On July 7, 2022, we terminated our then-existing three-year unsecured €600.0 million European revolving credit facility with Coöperatieve Rabobank U.A., New York Branch, as administrative agent, entered into on February 26, 2021 and as subsequently amended. At June 30, 2022, we had borrowed $170.0 million under this facility and entered into foreign currency exchange contracts of $170.4 million as an economic hedge for the U.S. dollar denominated borrowing plus interest by a non-U.S. dollar functional currency entity. The net of gains or losses from these foreign currency exchange contracts and the changes in the remeasurement of the U.S. dollar denominated borrowing in our foreign subsidiaries have been immaterial to our condensed consolidated statements of income. At September 30, 2021, we had borrowed $270.0 million under this facility.

 

On the same date, we entered into a credit agreement (the "Rabobank Credit Agreement") with Coöperatieve Rabobank U.A., New York Branch, as administrative agent. The Rabobank Credit Agreement provides for a three-year senior unsecured revolving credit facility in an aggregate amount of €700.0 million and includes an incremental 100.0 million accordion feature (the “Rabobank Credit Facility”) The Rabobank Credit Facility is guaranteed by WestRock Company and certain of its subsidiaries as set forth in the credit agreement.

 

Loans under the Rabobank Credit Facility may be drawn in U.S. dollars, Euro and Pounds Sterling. At our option loans under the Rabobank Credit Facility will bear interest at (a) in the case of loans denominated in U.S. dollars, either Term SOFR or an alternate base rate, (b) in the case of loans denominated in Euro, EURIBOR and (c) in the case of loans denominated in Pounds Sterling, SONIA, in each case plus an applicable interest rate margin that will fluctuate between 0.875% per annum and 1.625% per annum (for Term SOFR loans, EURIBOR loans and SONIA loans) or between 0.000% per annum and 0.625% per annum (for alternate base rate loans), based upon the Company’s corporate credit ratings at such time. Term SOFR loans will be subject to a credit spread adjustment equal to 0.10% per annum. In addition, unused revolving commitments under the Rabobank Credit Facility will accrue a commitment fee that will fluctuate between 0.100% per annum and 0.275% per annum, based upon the Company’s corporate credit ratings at such time. Loans under the Rabobank Credit Facility may be prepaid at any time without premium.

 

Commercial Paper

 

On December 7, 2018, we established a new unsecured commercial paper program with WRKCo Inc. ("WRKCo") as the issuer.
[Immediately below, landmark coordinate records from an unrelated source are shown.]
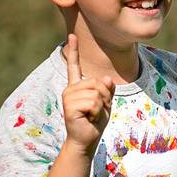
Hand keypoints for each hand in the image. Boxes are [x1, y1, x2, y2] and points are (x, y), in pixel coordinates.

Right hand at [61, 34, 114, 154]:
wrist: (86, 141)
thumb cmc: (95, 122)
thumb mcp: (105, 102)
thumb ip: (107, 89)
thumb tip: (104, 79)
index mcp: (77, 86)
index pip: (74, 65)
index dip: (73, 50)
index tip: (72, 36)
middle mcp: (71, 89)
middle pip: (97, 82)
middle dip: (104, 98)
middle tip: (96, 111)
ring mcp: (68, 96)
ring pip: (96, 93)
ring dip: (100, 107)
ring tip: (91, 115)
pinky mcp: (69, 106)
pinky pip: (93, 102)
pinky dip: (96, 112)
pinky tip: (88, 119)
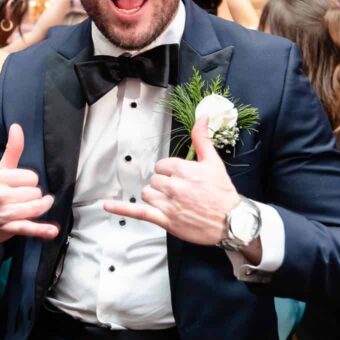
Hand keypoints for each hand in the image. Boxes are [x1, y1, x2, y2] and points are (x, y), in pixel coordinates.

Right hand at [0, 124, 57, 253]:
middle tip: (24, 197)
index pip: (31, 177)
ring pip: (36, 208)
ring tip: (40, 205)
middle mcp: (0, 195)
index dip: (30, 181)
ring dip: (41, 207)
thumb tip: (17, 126)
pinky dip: (42, 230)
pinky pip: (30, 228)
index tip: (23, 184)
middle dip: (34, 195)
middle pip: (35, 193)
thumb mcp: (1, 169)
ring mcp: (5, 213)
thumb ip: (12, 149)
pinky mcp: (11, 228)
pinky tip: (52, 230)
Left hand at [103, 117, 237, 246]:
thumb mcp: (214, 162)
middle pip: (154, 180)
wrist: (232, 221)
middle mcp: (174, 186)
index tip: (182, 179)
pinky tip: (106, 205)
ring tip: (173, 203)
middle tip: (181, 193)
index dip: (171, 172)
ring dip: (156, 197)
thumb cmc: (223, 194)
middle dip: (164, 185)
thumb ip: (202, 139)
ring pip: (147, 194)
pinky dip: (121, 208)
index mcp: (183, 169)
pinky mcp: (164, 220)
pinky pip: (138, 212)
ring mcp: (168, 204)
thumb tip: (202, 118)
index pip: (162, 165)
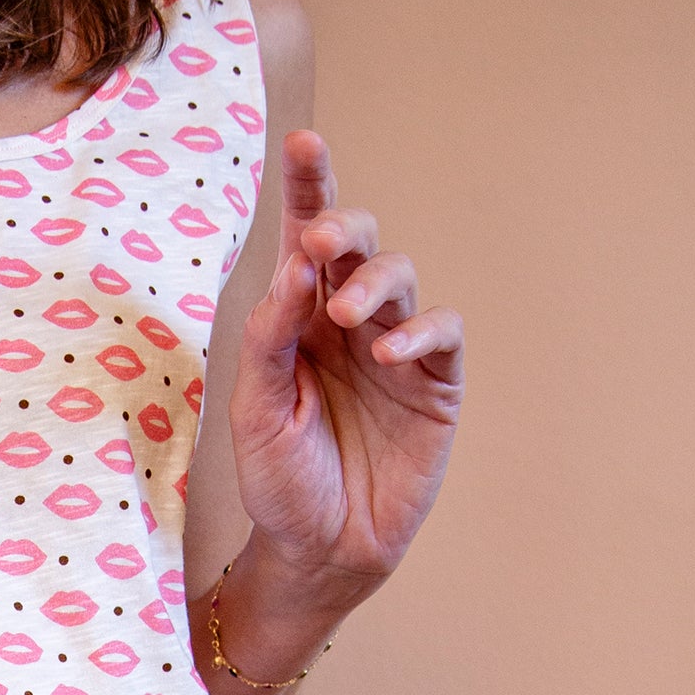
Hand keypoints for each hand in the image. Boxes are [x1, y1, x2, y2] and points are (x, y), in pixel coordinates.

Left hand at [229, 131, 465, 608]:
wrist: (319, 552)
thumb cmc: (280, 482)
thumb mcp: (255, 412)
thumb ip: (268, 339)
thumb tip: (296, 269)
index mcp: (296, 320)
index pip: (303, 241)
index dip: (308, 187)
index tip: (303, 143)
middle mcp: (346, 322)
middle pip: (357, 244)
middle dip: (344, 228)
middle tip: (324, 243)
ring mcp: (394, 348)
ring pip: (399, 277)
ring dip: (374, 283)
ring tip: (347, 316)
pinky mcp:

Under the program, we may issue short-term unsecured commercial paper notes in an aggregate principal amount at any time not to exceed $1.0 billion with up to 397-day maturities. The program has no expiration date and can be terminated by either the agent or us with not less than 30 days’ notice. Our Revolving Credit Facility is (and, prior to July 7, 2022, the Prior Revolving Credit Facility was) intended to backstop the commercial paper program. Amounts available under the program are expected to be used for general corporate purposes and may be borrowed, repaid and re-borrowed from time to time. At June 30, 2022, we had issued $182.8 million in commercial paper. At September 30, 2021, there was no amount outstanding.